[Activity]: Only the lines from the opening of the material through the line bearing "of the connection" should be reproduced, exactly and without pictures.

:: Data under study ::

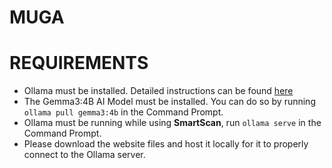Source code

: # MUGA
# REQUIREMENTS
- Ollama must be installed. Detailed instructions can be found [here](https://github.com/ollama/ollama)
- The Gemma3:4B AI Model must be installed. You can do so by running `ollama pull gemma3:4b` in the Command Prompt.
- Ollama must be running while using **SmartScan**, run `ollama serve` in the Command Prompt.
- Please download the website files and host it locally for it to properly connect to the Ollama server.
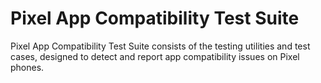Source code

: # Pixel App Compatibility Test Suite

Pixel App Compatibility Test Suite consists of the testing utilities and test
cases, designed to detect and report app compatibility issues on Pixel phones.
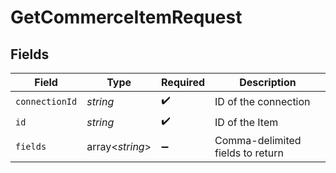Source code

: # GetCommerceItemRequest


## Fields

| Field                            | Type                             | Required                         | Description                      |
| -------------------------------- | -------------------------------- | -------------------------------- | -------------------------------- |
| `connectionId`                   | *string*                         | :heavy_check_mark:               | ID of the connection             |
| `id`                             | *string*                         | :heavy_check_mark:               | ID of the Item                   |
| `fields`                         | array<*string*>                  | :heavy_minus_sign:               | Comma-delimited fields to return |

:::

[Response box]:
Source code

: # MUGA
# REQUIREMENTS
- Ollama must be installed. Detailed instructions can be found [here](https://github.com/ollama/ollama)
- The Gemma3:4B AI Model must be installed. You can do so by running `ollama pull gemma3:4b` in the Command Prompt.
- Ollama must be running while using **SmartScan**, run `ollama serve` in the Command Prompt.
- Please download the website files and host it locally for it to properly connect to the Ollama server.
Source code

: # Pixel App Compatibility Test Suite

Pixel App Compatibility Test Suite consists of the testing utilities and test
cases, designed to detect and report app compatibility issues on Pixel phones.
Source code

: # GetCommerceItemRequest


## Fields

| Field                            | Type                             | Required                         | Description                      |
| -------------------------------- | -------------------------------- | -------------------------------- | -------------------------------- |
| `connectionId`                   | *string*                         | :heavy_check_mark:               | ID of the connection             |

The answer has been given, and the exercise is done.